*TEXT EXTRACT*:
──────────

JustinDB - has got more than 700 commits!

Next goal achieved 🎉

JustinDB is a project of mine which helps me to explore broad world of architecture of a database systems. With day of 23.04.2017 it passed 5 months of continous work during which I achieved many set goals. Project has now more than 700 commits, 6 watches, 18 stars and 4 forks - these numbers mean very much to me (makes me very motivated to continue working on it).

The more I work on this project the more I realize how broad this topic actually is. DBMSs (Database Management Systems) are a critical components of modern computing and the result of decades of research in both industry and academia. Since they were among the earliest multi-user server systems to be developed thus pioneered many systems design techniques for scalability and relability (these days are concerns in many other contexts).

Builiding by own such advanced conceptually product is very demanding. There has been relatively sparse coverage in the literature of the systems design issues that make a DBMS work. Sometimes official docs of arleady created databases are a source of thruth and used as points of reference, particulary when multiple alternative designs have been adopted by different groups. Just think about all the concepts: process models, storage system design, parallel architecture, transaction system, query processor and optimizer (plus some utilities and typical shared components). Very, very deep subject.

Summary of current implementation 👷

I will let myself to point out what I’ve achieved/what topics were touched during mentioned 5 months of active development. If you still hadn’t a chance to get familiarize with JustinDB you can read my previous post (it covers many concepts).

clustering - JustinDB is able to horizontally scale; we can add up and remove nodes from cluster configuration during runtime (depends on the user traffics this allows better utilization of server power consumption)
replication - data is copied to N of nodes in the cluster (in order to achieve high availability); we are able to tune how many of replicas we want to read/write (R/W) before we return result to client (the main advantage of JustinDB is that its client applications can tune the values of N, R and W to achieve their desired levels of performance, availability and durability; EDIT: JustinDB - replication and partitioning).

──────────

*OBJECTIVES*:
A: Quote the JustinDB post word for word, everything from "Builiding by own" down to "covers many concepts).".
B: Continue the JustinDB post from the point where it stops.

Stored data
──────────

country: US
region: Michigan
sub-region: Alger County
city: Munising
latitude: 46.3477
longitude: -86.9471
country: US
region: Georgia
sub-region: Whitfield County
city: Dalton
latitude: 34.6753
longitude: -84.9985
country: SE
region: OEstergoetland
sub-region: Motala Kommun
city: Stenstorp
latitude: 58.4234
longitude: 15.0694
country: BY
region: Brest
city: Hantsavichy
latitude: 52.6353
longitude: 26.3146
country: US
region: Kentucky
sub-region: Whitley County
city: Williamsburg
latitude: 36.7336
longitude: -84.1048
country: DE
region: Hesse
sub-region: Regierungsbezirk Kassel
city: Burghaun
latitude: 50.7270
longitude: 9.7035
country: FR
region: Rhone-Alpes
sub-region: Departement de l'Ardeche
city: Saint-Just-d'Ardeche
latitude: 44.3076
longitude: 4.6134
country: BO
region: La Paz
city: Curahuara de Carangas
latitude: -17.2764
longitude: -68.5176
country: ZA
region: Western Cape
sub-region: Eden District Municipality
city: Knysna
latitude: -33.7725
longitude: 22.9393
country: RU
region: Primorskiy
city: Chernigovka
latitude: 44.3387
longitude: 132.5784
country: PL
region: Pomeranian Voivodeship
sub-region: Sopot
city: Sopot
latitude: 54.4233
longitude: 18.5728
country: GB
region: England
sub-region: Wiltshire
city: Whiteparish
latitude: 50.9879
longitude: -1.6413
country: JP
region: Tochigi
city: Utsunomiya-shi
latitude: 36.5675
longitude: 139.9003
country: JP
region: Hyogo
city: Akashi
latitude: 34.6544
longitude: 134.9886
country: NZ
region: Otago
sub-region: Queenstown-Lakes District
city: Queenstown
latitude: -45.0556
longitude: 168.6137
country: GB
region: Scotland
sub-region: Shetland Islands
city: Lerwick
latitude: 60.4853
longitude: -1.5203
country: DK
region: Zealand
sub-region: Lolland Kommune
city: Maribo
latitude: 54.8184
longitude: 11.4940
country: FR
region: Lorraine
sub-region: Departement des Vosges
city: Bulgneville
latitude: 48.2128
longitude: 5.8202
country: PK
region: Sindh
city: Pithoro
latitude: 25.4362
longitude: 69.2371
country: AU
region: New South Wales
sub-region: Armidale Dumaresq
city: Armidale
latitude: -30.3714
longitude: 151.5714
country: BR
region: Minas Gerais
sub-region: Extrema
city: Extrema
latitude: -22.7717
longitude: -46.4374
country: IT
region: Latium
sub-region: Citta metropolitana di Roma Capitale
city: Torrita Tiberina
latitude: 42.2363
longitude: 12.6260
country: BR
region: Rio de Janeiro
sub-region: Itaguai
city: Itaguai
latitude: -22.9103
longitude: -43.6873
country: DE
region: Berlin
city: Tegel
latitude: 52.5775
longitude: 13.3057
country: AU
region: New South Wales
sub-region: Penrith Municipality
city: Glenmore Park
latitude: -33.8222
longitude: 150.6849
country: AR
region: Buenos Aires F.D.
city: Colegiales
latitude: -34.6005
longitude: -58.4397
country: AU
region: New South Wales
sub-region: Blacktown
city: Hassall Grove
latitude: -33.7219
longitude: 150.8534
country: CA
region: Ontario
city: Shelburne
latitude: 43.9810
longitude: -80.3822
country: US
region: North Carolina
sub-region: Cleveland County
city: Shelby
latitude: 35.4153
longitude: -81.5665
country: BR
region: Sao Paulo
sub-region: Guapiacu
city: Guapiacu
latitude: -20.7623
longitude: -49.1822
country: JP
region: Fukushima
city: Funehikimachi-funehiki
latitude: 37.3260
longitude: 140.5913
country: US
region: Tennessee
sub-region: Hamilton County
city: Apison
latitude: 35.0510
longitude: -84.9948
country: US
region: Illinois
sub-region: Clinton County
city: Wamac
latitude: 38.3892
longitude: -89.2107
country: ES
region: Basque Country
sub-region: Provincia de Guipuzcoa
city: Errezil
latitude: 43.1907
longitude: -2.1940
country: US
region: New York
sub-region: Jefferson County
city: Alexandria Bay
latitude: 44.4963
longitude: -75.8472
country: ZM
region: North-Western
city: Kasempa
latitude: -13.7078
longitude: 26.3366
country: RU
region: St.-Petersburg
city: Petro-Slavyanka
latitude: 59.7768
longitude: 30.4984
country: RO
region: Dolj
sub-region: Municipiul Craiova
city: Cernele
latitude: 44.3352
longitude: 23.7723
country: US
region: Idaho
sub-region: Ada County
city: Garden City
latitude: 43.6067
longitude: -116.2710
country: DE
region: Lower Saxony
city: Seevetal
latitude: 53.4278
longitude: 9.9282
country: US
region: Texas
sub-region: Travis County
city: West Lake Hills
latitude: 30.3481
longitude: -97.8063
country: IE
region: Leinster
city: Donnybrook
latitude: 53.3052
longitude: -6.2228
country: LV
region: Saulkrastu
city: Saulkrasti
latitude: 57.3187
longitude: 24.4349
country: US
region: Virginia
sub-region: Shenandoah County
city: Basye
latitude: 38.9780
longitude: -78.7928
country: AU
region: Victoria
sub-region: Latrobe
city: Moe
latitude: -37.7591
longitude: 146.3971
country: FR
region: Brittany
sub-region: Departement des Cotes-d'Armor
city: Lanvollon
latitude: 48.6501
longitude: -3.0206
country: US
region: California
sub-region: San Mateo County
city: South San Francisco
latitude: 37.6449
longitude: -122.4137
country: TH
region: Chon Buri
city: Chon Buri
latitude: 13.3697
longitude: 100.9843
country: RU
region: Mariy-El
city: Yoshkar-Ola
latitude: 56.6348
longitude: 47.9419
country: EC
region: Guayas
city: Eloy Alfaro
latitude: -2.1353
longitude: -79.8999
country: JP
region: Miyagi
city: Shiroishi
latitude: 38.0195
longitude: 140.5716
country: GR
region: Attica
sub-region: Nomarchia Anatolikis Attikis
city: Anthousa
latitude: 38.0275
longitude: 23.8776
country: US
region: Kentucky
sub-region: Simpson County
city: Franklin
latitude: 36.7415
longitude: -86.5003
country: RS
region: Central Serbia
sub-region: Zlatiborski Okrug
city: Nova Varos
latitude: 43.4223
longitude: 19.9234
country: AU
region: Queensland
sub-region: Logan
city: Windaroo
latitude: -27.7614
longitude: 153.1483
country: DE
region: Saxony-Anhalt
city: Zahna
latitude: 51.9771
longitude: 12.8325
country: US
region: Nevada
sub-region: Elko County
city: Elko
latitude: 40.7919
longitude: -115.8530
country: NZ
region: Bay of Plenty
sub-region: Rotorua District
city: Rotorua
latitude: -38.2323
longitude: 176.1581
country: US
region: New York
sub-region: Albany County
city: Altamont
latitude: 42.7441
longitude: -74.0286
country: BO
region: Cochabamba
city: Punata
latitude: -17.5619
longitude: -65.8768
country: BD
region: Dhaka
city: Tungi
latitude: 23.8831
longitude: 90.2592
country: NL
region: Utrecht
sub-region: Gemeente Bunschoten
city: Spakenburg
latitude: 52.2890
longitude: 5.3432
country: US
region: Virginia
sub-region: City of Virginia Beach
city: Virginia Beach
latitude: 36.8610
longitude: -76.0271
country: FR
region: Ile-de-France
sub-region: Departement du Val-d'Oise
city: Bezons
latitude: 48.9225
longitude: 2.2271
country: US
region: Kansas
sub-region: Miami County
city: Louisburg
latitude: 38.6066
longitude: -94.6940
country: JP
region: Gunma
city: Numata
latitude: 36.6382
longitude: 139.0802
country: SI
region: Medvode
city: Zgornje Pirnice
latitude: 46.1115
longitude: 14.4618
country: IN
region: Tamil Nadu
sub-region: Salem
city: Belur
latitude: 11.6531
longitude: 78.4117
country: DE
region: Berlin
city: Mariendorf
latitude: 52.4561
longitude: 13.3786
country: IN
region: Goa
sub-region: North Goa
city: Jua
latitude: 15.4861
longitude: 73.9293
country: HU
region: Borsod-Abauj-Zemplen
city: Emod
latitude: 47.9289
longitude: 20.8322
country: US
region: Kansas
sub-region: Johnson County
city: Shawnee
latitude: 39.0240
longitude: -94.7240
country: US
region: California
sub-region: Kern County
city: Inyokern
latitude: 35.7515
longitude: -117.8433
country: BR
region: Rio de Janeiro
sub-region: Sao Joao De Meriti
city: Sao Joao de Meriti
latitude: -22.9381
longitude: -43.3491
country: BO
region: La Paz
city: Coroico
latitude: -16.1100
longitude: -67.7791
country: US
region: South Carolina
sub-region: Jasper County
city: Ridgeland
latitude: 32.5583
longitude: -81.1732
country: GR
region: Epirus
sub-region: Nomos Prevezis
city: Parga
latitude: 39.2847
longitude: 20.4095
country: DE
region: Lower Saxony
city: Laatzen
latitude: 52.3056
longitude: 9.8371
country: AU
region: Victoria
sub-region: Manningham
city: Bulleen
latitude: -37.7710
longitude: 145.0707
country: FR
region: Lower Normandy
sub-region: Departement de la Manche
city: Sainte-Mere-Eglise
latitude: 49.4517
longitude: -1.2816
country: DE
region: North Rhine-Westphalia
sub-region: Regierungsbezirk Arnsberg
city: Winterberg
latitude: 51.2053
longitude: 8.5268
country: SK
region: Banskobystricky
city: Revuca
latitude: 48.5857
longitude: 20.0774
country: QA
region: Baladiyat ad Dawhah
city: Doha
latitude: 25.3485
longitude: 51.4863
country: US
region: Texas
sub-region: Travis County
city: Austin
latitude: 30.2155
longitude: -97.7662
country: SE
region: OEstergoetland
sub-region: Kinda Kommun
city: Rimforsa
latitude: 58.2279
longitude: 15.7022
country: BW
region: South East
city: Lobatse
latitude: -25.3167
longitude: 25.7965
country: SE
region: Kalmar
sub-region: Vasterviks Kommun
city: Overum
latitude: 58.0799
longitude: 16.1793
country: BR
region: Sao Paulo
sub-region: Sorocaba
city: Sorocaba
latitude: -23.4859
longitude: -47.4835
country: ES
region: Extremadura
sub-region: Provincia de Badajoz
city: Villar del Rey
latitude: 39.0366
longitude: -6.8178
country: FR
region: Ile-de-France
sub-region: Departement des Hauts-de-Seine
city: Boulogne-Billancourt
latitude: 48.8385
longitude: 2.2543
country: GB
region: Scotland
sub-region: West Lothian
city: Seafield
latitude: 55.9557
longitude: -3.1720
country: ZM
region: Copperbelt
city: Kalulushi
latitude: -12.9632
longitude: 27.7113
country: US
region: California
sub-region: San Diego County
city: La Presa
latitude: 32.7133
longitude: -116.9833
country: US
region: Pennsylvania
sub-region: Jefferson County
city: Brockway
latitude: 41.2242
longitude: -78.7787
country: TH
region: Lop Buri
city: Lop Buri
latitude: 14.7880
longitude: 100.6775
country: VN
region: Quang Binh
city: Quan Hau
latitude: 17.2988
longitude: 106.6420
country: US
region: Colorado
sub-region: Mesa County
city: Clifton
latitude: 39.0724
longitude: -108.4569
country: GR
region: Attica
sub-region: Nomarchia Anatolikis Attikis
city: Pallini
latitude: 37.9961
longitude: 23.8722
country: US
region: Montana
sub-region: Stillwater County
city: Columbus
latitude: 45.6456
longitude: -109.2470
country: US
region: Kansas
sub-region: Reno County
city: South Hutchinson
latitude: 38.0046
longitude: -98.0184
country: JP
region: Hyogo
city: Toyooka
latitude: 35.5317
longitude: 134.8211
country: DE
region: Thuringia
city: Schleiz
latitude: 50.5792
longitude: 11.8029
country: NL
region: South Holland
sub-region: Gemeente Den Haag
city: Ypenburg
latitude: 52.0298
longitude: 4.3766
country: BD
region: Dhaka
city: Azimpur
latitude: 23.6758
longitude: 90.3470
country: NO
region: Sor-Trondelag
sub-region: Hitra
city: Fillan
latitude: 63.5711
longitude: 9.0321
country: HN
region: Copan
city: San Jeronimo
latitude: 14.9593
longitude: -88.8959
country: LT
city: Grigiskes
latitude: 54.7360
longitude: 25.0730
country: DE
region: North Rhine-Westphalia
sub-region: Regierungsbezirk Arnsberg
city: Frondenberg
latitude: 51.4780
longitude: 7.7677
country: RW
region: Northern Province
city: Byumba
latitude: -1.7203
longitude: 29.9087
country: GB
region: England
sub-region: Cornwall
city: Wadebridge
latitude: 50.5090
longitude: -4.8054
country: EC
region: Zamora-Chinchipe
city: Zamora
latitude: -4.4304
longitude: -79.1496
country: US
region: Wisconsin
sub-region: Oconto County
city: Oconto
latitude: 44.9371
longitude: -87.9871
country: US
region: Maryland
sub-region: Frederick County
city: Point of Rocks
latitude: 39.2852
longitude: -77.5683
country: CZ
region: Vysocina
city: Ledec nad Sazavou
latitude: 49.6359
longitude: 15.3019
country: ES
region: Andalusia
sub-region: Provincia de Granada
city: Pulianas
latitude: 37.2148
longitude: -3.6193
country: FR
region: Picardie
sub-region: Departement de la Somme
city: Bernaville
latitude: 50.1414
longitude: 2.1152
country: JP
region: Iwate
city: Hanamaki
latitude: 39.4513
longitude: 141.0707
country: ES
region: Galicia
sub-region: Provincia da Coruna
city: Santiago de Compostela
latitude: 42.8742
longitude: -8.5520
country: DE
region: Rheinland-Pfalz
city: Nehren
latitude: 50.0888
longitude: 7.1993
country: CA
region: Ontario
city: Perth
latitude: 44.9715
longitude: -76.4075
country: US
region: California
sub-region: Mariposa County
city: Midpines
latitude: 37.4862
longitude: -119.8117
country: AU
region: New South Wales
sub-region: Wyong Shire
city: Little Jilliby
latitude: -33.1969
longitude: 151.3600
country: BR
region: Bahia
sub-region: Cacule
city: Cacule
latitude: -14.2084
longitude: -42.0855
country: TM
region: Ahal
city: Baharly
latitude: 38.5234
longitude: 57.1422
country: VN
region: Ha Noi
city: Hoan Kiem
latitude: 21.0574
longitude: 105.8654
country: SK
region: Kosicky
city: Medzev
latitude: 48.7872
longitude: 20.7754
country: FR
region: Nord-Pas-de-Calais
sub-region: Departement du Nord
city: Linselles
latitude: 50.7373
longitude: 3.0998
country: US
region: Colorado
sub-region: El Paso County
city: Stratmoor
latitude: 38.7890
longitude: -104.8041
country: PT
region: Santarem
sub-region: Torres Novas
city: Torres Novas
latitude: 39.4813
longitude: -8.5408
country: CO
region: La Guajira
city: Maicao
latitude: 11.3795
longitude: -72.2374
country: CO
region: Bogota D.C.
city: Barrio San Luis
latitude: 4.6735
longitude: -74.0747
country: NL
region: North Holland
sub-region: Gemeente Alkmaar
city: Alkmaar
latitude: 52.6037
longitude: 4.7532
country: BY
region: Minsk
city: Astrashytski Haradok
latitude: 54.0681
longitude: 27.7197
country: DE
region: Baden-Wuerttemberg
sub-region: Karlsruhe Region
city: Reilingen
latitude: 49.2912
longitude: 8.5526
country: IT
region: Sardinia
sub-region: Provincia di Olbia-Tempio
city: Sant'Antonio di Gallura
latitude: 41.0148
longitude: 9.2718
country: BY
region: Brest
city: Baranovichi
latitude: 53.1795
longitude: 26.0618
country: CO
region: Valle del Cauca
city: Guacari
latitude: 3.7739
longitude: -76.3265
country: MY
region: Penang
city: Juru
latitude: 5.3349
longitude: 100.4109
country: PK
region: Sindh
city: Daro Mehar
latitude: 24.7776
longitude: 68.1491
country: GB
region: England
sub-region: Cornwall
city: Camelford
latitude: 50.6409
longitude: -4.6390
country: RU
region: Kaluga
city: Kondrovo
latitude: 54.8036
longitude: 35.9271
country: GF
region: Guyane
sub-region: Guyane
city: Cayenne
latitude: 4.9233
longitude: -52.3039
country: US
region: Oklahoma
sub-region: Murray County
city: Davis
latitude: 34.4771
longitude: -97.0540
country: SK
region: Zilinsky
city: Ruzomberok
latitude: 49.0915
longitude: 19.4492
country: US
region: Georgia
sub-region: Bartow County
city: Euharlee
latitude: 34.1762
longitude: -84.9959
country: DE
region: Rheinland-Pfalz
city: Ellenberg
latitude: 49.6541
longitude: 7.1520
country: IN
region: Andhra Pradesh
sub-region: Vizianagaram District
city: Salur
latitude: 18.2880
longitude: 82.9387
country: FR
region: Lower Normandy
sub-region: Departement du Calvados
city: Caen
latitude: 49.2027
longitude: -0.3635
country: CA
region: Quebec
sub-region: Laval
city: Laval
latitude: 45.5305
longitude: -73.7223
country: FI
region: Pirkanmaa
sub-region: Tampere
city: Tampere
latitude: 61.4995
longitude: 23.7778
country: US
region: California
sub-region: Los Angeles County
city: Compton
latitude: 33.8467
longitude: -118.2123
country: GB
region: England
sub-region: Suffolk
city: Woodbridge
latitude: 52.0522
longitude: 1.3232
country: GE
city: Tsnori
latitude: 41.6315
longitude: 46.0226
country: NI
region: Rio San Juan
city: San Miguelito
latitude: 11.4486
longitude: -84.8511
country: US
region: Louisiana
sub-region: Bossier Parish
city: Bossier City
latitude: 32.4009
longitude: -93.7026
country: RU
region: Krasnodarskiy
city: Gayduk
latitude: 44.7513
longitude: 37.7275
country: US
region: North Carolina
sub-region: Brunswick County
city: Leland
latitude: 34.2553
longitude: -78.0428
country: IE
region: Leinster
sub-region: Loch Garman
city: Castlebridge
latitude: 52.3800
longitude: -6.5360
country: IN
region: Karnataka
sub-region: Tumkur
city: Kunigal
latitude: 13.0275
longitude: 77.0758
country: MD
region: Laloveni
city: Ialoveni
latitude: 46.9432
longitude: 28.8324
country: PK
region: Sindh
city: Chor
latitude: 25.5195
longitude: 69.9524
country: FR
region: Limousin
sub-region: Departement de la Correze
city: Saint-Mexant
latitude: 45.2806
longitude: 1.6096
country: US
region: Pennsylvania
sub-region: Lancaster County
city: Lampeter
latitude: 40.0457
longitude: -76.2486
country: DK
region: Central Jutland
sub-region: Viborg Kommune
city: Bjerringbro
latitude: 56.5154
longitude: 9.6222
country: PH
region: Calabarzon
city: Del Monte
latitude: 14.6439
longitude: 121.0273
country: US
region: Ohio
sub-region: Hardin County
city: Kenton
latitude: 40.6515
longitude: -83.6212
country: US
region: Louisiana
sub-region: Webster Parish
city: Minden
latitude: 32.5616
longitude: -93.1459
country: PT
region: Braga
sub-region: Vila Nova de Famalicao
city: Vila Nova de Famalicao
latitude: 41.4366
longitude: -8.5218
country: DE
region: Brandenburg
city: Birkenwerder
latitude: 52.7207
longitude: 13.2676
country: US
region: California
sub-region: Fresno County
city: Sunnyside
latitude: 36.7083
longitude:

──────────

*REPLIES*:
A:
Builiding by own such advanced conceptually product is very demanding. There has been relatively sparse coverage in the literature of the systems design issues that make a DBMS work. Sometimes official docs of arleady created databases are a source of thruth and used as points of reference, particulary when multiple alternative designs have been adopted by different groups. Just think about all the concepts: process models, storage system design, parallel architecture, transaction system, query processor and optimizer (plus some utilities and typical shared components). Very, very deep subject.

Summary of current implementation 👷

I will let myself to point out what I’ve achieved/what topics were touched during mentioned 5 months of active development. If you still hadn’t a chance to get familiarize with JustinDB you can read my previous post (it covers many concepts).

B:
records versioning - JustinDB uses concept of Vector Clocks here (EDIT: JustinDB - data versioning: Vector Clocks)
entropy replica solving - existing of copies of same data and highly distributed systems brings high possibility of having not coverged replicas; this part is not finished fully yet though (EDIT: JustinDB - solving data entropy: Active-Anti Entropy, JustinDB - solving data entropy: Read Repair)
communication protocol - currently we can talk with JustinDB via http protocol (EDIT: JustinDB - HTTP API)
pluggable backends - this is what I’ve described here recently
serialization - during last week I was working on integration with Akka-Kryo serialization plugin; I will describe this part more intensively in one of the next posts (EDIT: JustinDB - serialization that greatly improves performance)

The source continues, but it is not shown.